The pilot attempted an emergency landing in Richmond after losing power in 2 of 4 engines because of poor fuel pressure. The first pass at the runway was unsuccessful. A third engine failed as the plane attempted to make the turn back to the head of the runway, and the plane crashed in the woods. The exit from the passenger areas was blocked by trees and branches. The pilot and one crew member managed to climb out of the cockpit through the broken windshield as fire erupted, but everyone else in the plane died of asphyxiation.

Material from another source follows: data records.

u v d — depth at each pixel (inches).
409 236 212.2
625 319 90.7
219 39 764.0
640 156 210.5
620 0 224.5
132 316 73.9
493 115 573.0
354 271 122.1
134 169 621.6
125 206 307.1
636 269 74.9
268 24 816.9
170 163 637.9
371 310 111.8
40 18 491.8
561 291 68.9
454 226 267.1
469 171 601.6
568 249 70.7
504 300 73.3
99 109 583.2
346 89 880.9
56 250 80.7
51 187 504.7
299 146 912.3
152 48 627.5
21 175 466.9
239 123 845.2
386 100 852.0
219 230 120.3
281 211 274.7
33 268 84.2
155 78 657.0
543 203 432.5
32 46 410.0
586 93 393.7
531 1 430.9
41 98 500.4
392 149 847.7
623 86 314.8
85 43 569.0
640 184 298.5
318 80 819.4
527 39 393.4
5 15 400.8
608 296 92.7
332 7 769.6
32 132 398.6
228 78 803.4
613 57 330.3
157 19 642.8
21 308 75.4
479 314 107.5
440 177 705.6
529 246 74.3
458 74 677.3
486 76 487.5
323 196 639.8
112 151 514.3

The disaster prompted changes in Pentagon procedures for hiring domestic carriers for military transportation, so-called “nonscheds”. Until 1961, the military had been required to accept the low bidder. This resulted in a dismal safety record because of substandard maintenance and crew training in the lowest cost carriers like Imperial Air, which owned and operated the doomed Constellation L-049. An investigative report of the crash speculated that impurities in the fuel might have caused the loss of fuel pressure, but because the plane caught fire, a conclusive cause could not be determined.
A historical sign in Richmond and memorials in Passaic, NJ and Bethlehem have been erected in remembrance of the lives lost in the crash.